Jalan kota adalah jalan umum dalam sistem jaringan jalan
sekunder yang menghubungkan antar pusat pelayanan dalam
kota, menghubungkan pusat pelayanan dengan persil,
menghubungkan antar persil serta menghubungkan antar pusat
pemukiman yang berada didalam kota.
12
Jalan desa merupakan jalan umum yang menghubungkan
kawasan atau antar pemukiman di dalam desa serta jalan
lingkungan.
d. Berdasarkan pengaturan kelas, jalan umum dibedakan menjadi :
Jalan bebas hambatan
Jalan raya
Jalan sedang
Jalan kecil
2.4 Kinerja Ruas Jalan Perkotaan
Kinerja merupakan suatu ukuran kuantitatif mengenai kondisi operasional
dari fasilitas lalu lintas. Adapun beberapa parameter yang digunakan dalam
menentukan kinerja ruas jalan adalah sebagai berikut :
2.4.1 Arus dan Komposisi Lalu Lintas
Arus Berdasarkan Dep.PU (1997), arus lalu lintas adalah jumlah
kendaraan bermotor yang melalui titik pada jalan per satuan waktu, dinyatakan
dalam kend/jam (Qkend), smp/jam (Qsmp) atau LHRT (QLHRT Lalu-lintas Harian
Rata-rata Tahunan).
Dalam manual kapasitas, nilai arus lalu lintas (Q) mencerminkan
komposisi lalu lintas, dengan menyatakan arus dalam satuan mobil penumpang
(smp).
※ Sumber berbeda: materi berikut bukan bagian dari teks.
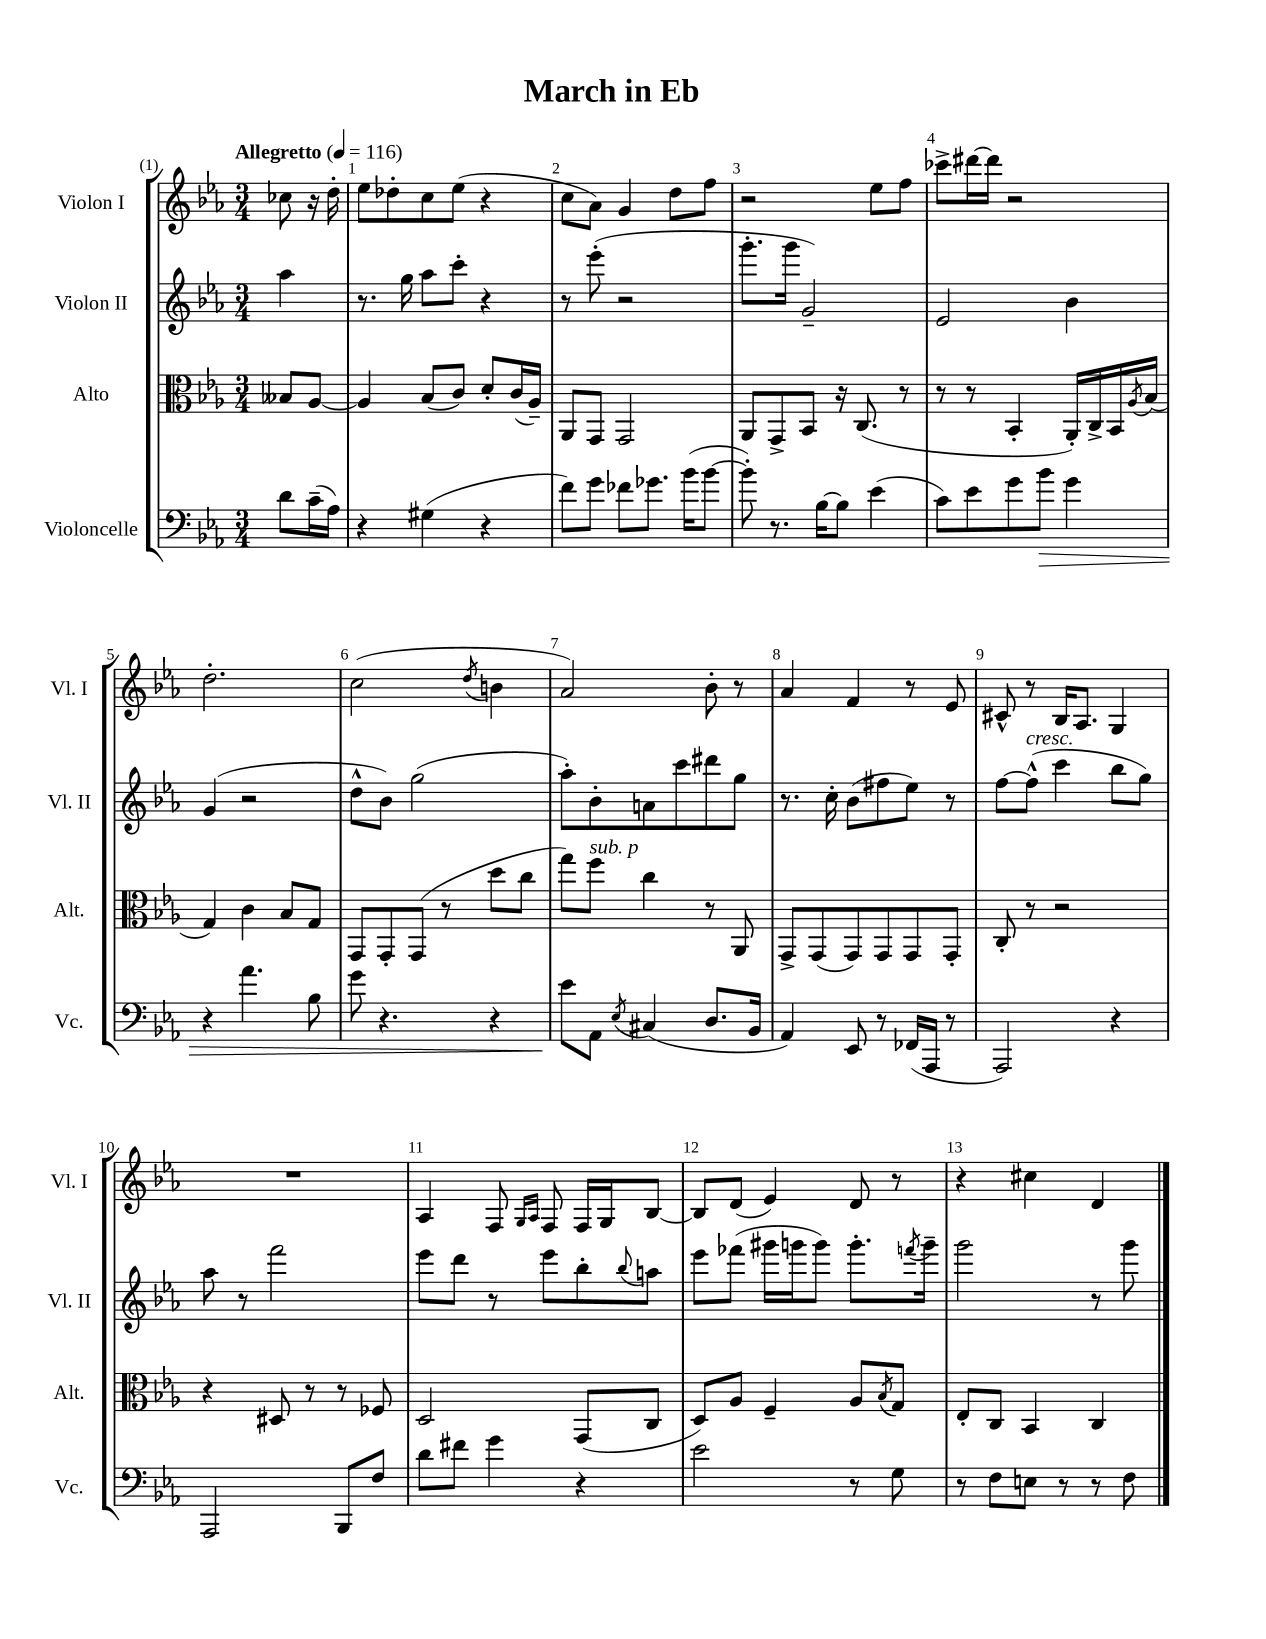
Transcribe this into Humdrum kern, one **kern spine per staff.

**kern	**kern	**kern	**kern
*staff4	*staff3	*staff2	*staff1
*clefF4	*clefC3	*clefG2	*clefG2
*k[b-e-a-]	*k[b-e-a-]	*k[b-e-a-]	*k[b-e-a-]
*M3/4	*M3/4	*M3/4	*M3/4
*MM116	*MM116	*MM116	*MM116
8d	8B--	4aa-	8cc-
(16c~	[8A-	.	16r
16A-)	.	.	16dd'
=	=	=	=
4r	4A-]	8.r	8ee-
.	.	.	8dd-'
.	.	16gg	.
(4G#	(8B-	8aa-	8cc
.	8c)	8ccc'	(8ee-
4r	8d'	4r	4r
.	(16c	.	.
.	16A-~)	.	.
=	=	=	=
8f)	8AA-	8r	8cc
8g	8GG	(8eee-'	8a-)
8f-	2GG	2r	4g
8.g-	.	.	.
.	.	.	8dd
(16b-	.	.	.
[8b-	.	.	8ff
=	=	=	=
8b-'])	8AA-	8.ggg'	2r
8.r	8GG^	.	.
.	.	16ggg	.
.	8BB-	2g~)	.
[16B-	.	.	.
8B-]	16r	.	.
.	(8.C	.	.
(4e-	.	.	8ee-
.	8r	.	8ff
=	=	=	=
8c)	8r	2e-	8ccc-^
8e-	8r	.	[16ddd#
.	.	.	16ddd#]
8g	4BB-'	.	2r
8b-	.	.	.
4g	16AA-')	4b-	.
.	16C^	.	.
.	16BB-	.	.
.	8qA-	.	.
.	(16B-	.	.
=	=	=	=
4r	4G)	(4g	2.dd'
4.a-	4c	2r	.
.	8B-	.	.
8B-	8G	.	.
=	=	=	=
8g	8GG	8dd^^	(2cc
4.r	8GG'	8b-)	.
.	(8GG	(2gg	.
.	8r	.	.
.	.	.	8qdd
4r	8dd	.	4b
.	8cc	.	.
=	=	=	=
8e-	8gg)	8aa-')	2a-)
8AA-	8ff	8b-'	.
8qE-	.	.	.
(4C#	4cc	8a	.
.	.	8ccc	.
8.D	8r	8ddd#	8b-'
.	8AA-	8gg	8r
16BB-	.	.	.
=	=	=	=
4AA-)	8GG^	8.r	4a-
.	(8GG	.	.
.	.	16cc'	.
8EE-	8GG)	(8b-	4f
8r	8GG	8ff#	.
(16FF-	8GG	8ee-)	8r
16AAA-	.	.	.
8r	8GG'	8r	8e-
=	=	=	=
2AAA-)	8C'	[8ff	8c#^^
.	8r	(8ff^^]	8r
.	2r	4ccc	16B-
.	.	.	8.A-
4r	.	8bb-	4G
.	.	8gg)	.
=	=	=	=
2AAA-	4r	8aa-	2.r
.	.	8r	.
.	8D#	2fff	.
.	8r	.	.
8BBB-	8r	.	.
8F	8F-	.	.
=	=	=	=
8d	2D	8eee-	4A-
8f#	.	8ddd	.
4g	.	8r	8F
.	.	.	16qqG
.	.	.	16qqA-
.	.	8eee-	8F
4r	(8GG	8bb-'	16F
.	.	.	16G
.	.	8qqbb-	.
.	8C	8aa	[8B-
=	=	=	=
2e-	8D)	8eee-	8B-]
.	8A-	(8fff-	(8d
.	4F~	16ggg#	4e-)
.	.	16ggg	.
.	.	8ggg)	.
8r	8A-	8.ggg'	8d
.	8qB-	.	.
8G	8G	.	8r
.	.	8qfff	.
.	.	16ggg~	.
=	=	=	=
8r	8E-'	2ggg	4r
8F	8C	.	.
8E	4BB-	.	4cc#
8r	.	.	.
8r	4C	8r	4d
8F	.	8ggg	.
==	==	==	==
*-	*-	*-	*-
Semua nilai arus lalu lintas (per arah dan total) diubah menjadi satuan
mobil penumpang (smp) dengan menggunakan ekivalen mobil penumpang (emp)
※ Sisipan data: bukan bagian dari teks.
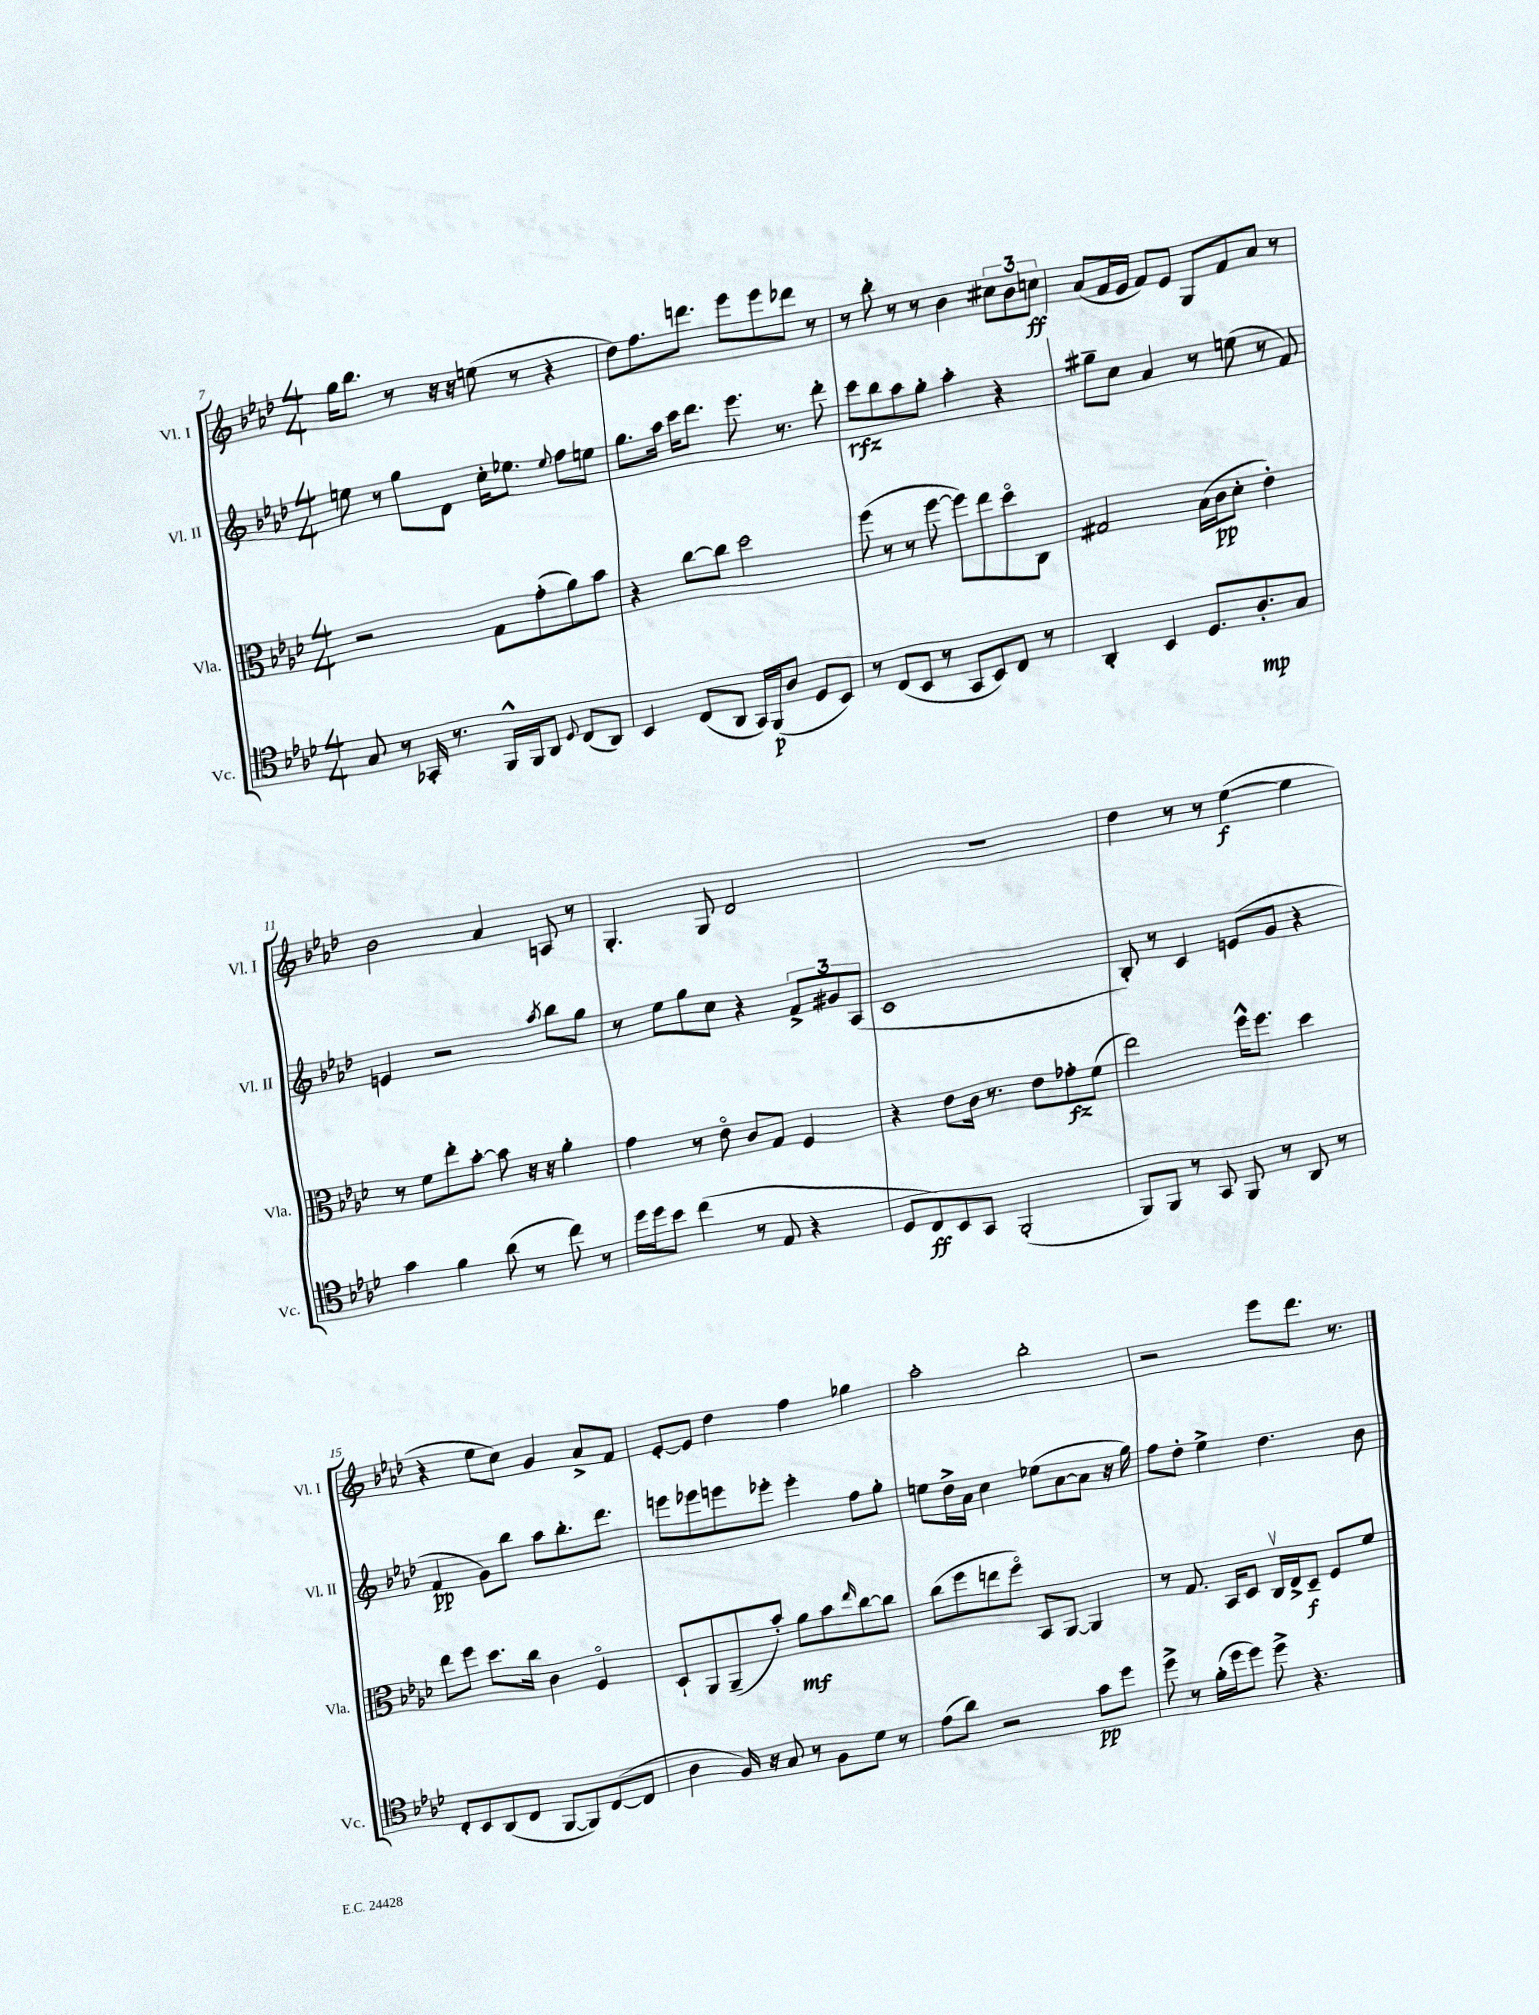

**kern	**kern	**kern	**kern
*staff4	*staff3	*staff2	*staff1
*clefC4	*clefC3	*clefG2	*clefG2
*k[b-e-a-d-]	*k[b-e-a-d-]	*k[b-e-a-d-]	*k[b-e-a-d-]
*M4/4	*M4/4	*M4/4	*M4/4
8G	2r	8ee	16gg
.	.	.	8.bb-
8r	.	8r	.
16GG-'	.	8gg	8r
8.r	.	.	.
.	.	8d-	16r
.	.	.	16r
16FF^^	8G	16cc'	(8ee
16FF	.	8.ee-	.
8AA-	(8g'	.	8r
8qqD-	.	8qqee-	.
(8C	8a-)	8ff	4r
8AA-)	8b-	8ee	.
=	=	=	=
4BB-	4r	8.gg	8dd-)
.	.	.	8.ff
.	.	16aa-	.
(8C	[8cc	16ccc	.
.	.	8.ddd-	8.ddd
8AA-	8cc]	.	.
16GG)	2dd-	8.eee-	8eee-
(16FF	.	.	.
8A-	.	.	8eee-
.	.	8.r	.
8D-	.	.	8ddd-
8BB-)	.	8ddd-'	8r
=	=	=	=
8r	(8ff	8ccc	8r
(8C	8r	8bb-	8bb-'
8BB-	8r	8aa-	8r
8r	[8ff	8gg'	8r
8GG	8ff])	4aa-'	4b-
8BB-)	8ee-	.	.
8C	8dd-o	4r	12cc#
.	.	.	12b-
8r	8C	.	.
.	.	.	12cc
=	=	=	=
4AA-'	2G#	8gg#~	(8a-
.	.	8cc	16f
.	.	.	16e-
4BB-	.	4a-	8f)
.	.	.	8e-
8.D-	(16B-	8r	8G
.	16c	.	.
.	8d-'	(8ee	8f
8.A-'	.	.	.
.	4e-')	8r	8a-
8G	.	8f)	8r
=	=	=	=
4g	8r	4e	2b-
.	8f	.	.
4f	8ee-'	2r	.
.	[8b-'	.	.
(8a-	8b-]	.	4a-
8r	16r	.	.
.	16r	.	.
.	.	8qaa-	.
8cc)	4a-'	8bb-	8A
8r	.	8gg	8r
=	=	=	=
16dd-	4g	8r	4.G'
16dd-	.	.	.
8b-	.	8ee-	.
(4cc	8r	8gg	.
.	8e-o	8cc	8G
8r	8c	4r	2d-
8E-	8G	.	.
4r	4F	12f^	.
.	.	12g#	.
.	.	(12A-	.
=	=	=	=
8D-	4r	1c	1r
8C)	.	.	.
8BB-	8e-	.	.
8GG	16c	.	.
.	8.r	.	.
(2FF'	.	.	.
.	8e-	.	.
.	8g-'	.	.
.	(8f	.	.
=	=	=	=
8FF)	2ee-)	8B-')	4dd-
8FF	.	8r	.
8r	.	4c	8r
8GG	.	.	8r
8FF	16ff^^	(8e	([4ee-
.	8.ff	.	.
8r	.	8g	.
8AA-	4dd-	4r	4ee-]
8r	.	.	.
=	=	=	=
8C'	8ee-	4f	4r
8BB-	8ff	.	.
(8AA-	8.dd-	8g)	8ee-
8C	.	8bb-	8cc)
.	16cc	.	.
[8FF	4c	8aa-	4g
8FF])	.	8.bb-'	.
([8C	4Fo	.	8a-^
.	.	8.ddd-	.
8C]	.	.	8f
=	=	=	=
4A-	8D-`	8eee	[8e-'
.	8AA-	8eee-	8e-]
16F)	(8AA-~	8eee	4dd-
16r	.	.	.
8G	8b-')	8eee-'	.
8r	8a-	4eee-'	4ff
8F	8b-	.	.
.	16qqee-	.	.
8d-	[8cc	8ff	4gg-
8r	8cc]	8gg'	.
=	=	=	=
(8e-	(8cc	8ee	2aa-'
8a-)	8ff	16dd-^	.
.	.	16a-	.
2r	8ee	4cc	.
.	8ffo)	.	.
.	8BB-	(8ee-	2bb-'
.	[8AA-	[8a-	.
8g	4AA-]	8a-]	.
8dd-	.	16r	.
.	.	16gg)	.
=	=	=	=
8dd-^	8r	8ff	2r
8r	8.G	8dd-'	.
(16f'	.	4ee-^	.
16dd-	16BB-	.	.
8dd-)	8D-	.	.
8dd-^	16Cv	4.dd-	8eee-
.	16E-^	.	.
4.r	8D-~	.	8.ddd-
.	8F	.	.
.	.	.	8.r
.	8f	8b-	.
==	==	==	==
*-	*-	*-	*-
yang diturunkan secara empiris tipe kendaraan berikut (Dep.PU, 1997):
1. Kendaraan berat/Heavy Vehicle (HV), kendaraan bermotor dengan
jarak as lebih dari 3,50 m biasanya beroda lebih dari 4 (termasuk bis,
truk 2 as, truk 3 as, dan truk kombinasi sesuai sistem klasifikasi Bina
Marga).
2. Kendaraan ringan/Light Vehicle (LV), kendaraan bermotor 2 as beroda
4 dengan jarak as 2,0-3,0 m (termasuk mobil penumpang, opelet,
mikrobis, pick up, dan truk kecil sesuai sistem klasifikasi Bina Marga).